STORED RECORDS.
╭──

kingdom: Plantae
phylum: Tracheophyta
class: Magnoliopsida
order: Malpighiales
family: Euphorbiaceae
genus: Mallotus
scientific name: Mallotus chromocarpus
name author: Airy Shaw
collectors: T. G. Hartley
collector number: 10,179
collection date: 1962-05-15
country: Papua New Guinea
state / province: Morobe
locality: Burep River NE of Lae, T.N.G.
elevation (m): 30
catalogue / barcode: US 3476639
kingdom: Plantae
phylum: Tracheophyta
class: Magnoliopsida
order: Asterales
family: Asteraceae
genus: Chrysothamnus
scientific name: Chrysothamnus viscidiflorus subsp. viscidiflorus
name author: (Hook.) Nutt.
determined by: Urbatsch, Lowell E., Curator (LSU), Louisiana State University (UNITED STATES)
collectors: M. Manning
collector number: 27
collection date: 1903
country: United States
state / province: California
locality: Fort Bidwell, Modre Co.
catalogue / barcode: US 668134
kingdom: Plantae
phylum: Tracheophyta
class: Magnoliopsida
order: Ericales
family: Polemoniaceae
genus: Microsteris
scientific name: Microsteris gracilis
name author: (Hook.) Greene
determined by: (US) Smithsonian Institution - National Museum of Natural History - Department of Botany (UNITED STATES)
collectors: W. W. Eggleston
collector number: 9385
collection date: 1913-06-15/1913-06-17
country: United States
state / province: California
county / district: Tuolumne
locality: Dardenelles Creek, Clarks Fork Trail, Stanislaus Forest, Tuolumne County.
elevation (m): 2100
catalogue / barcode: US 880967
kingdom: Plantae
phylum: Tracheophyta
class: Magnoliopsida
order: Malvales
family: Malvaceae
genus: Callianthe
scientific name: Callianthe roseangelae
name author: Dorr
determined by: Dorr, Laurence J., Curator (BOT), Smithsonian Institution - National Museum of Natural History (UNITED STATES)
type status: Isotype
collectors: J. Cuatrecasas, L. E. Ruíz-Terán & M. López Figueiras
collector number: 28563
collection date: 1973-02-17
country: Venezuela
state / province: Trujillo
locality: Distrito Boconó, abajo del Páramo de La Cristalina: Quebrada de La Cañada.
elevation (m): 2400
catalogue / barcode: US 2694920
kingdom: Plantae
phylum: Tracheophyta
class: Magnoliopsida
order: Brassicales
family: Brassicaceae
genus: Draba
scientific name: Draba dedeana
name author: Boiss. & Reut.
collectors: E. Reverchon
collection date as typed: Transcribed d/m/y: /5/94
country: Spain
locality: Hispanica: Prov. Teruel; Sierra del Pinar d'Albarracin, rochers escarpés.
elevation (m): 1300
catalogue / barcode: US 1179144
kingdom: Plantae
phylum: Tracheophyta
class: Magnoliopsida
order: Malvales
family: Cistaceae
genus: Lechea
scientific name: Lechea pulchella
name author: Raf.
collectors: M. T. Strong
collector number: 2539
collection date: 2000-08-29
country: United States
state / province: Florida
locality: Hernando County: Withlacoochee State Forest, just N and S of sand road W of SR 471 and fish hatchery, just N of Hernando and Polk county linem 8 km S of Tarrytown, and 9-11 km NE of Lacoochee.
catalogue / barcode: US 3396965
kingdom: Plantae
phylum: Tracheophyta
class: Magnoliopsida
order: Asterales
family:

╰──

EXERCISE.
Copy every line of the rows above word for word, with nothing added, dropped, or changed.

EXERCISE ANSWER.
kingdom: Plantae
phylum: Tracheophyta
class: Magnoliopsida
order: Malpighiales
family: Euphorbiaceae
genus: Mallotus
scientific name: Mallotus chromocarpus
name author: Airy Shaw
collectors: T. G. Hartley
collector number: 10,179
collection date: 1962-05-15
country: Papua New Guinea
state / province: Morobe
locality: Burep River NE of Lae, T.N.G.
elevation (m): 30
catalogue / barcode: US 3476639
kingdom: Plantae
phylum: Tracheophyta
class: Magnoliopsida
order: Asterales
family: Asteraceae
genus: Chrysothamnus
scientific name: Chrysothamnus viscidiflorus subsp. viscidiflorus
name author: (Hook.) Nutt.
determined by: Urbatsch, Lowell E., Curator (LSU), Louisiana State University (UNITED STATES)
collectors: M. Manning
collector number: 27
collection date: 1903
country: United States
state / province: California
locality: Fort Bidwell, Modre Co.
catalogue / barcode: US 668134
kingdom: Plantae
phylum: Tracheophyta
class: Magnoliopsida
order: Ericales
family: Polemoniaceae
genus: Microsteris
scientific name: Microsteris gracilis
name author: (Hook.) Greene
determined by: (US) Smithsonian Institution - National Museum of Natural History - Department of Botany (UNITED STATES)
collectors: W. W. Eggleston
collector number: 9385
collection date: 1913-06-15/1913-06-17
country: United States
state / province: California
county / district: Tuolumne
locality: Dardenelles Creek, Clarks Fork Trail, Stanislaus Forest, Tuolumne County.
elevation (m): 2100
catalogue / barcode: US 880967
kingdom: Plantae
phylum: Tracheophyta
class: Magnoliopsida
order: Malvales
family: Malvaceae
genus: Callianthe
scientific name: Callianthe roseangelae
name author: Dorr
determined by: Dorr, Laurence J., Curator (BOT), Smithsonian Institution - National Museum of Natural History (UNITED STATES)
type status: Isotype
collectors: J. Cuatrecasas, L. E. Ruíz-Terán & M. López Figueiras
collector number: 28563
collection date: 1973-02-17
country: Venezuela
state / province: Trujillo
locality: Distrito Boconó, abajo del Páramo de La Cristalina: Quebrada de La Cañada.
elevation (m): 2400
catalogue / barcode: US 2694920
kingdom: Plantae
phylum: Tracheophyta
class: Magnoliopsida
order: Brassicales
family: Brassicaceae
genus: Draba
scientific name: Draba dedeana
name author: Boiss. & Reut.
collectors: E. Reverchon
collection date as typed: Transcribed d/m/y: /5/94
country: Spain
locality: Hispanica: Prov. Teruel; Sierra del Pinar d'Albarracin, rochers escarpés.
elevation (m): 1300
catalogue / barcode: US 1179144
kingdom: Plantae
phylum: Tracheophyta
class: Magnoliopsida
order: Malvales
family: Cistaceae
genus: Lechea
scientific name: Lechea pulchella
name author: Raf.
collectors: M. T. Strong
collector number: 2539
collection date: 2000-08-29
country: United States
state / province: Florida
locality: Hernando County: Withlacoochee State Forest, just N and S of sand road W of SR 471 and fish hatchery, just N of Hernando and Polk county linem 8 km S of Tarrytown, and 9-11 km NE of Lacoochee.
catalogue / barcode: US 3396965
kingdom: Plantae
phylum: Tracheophyta
class: Magnoliopsida
order: Asterales
family:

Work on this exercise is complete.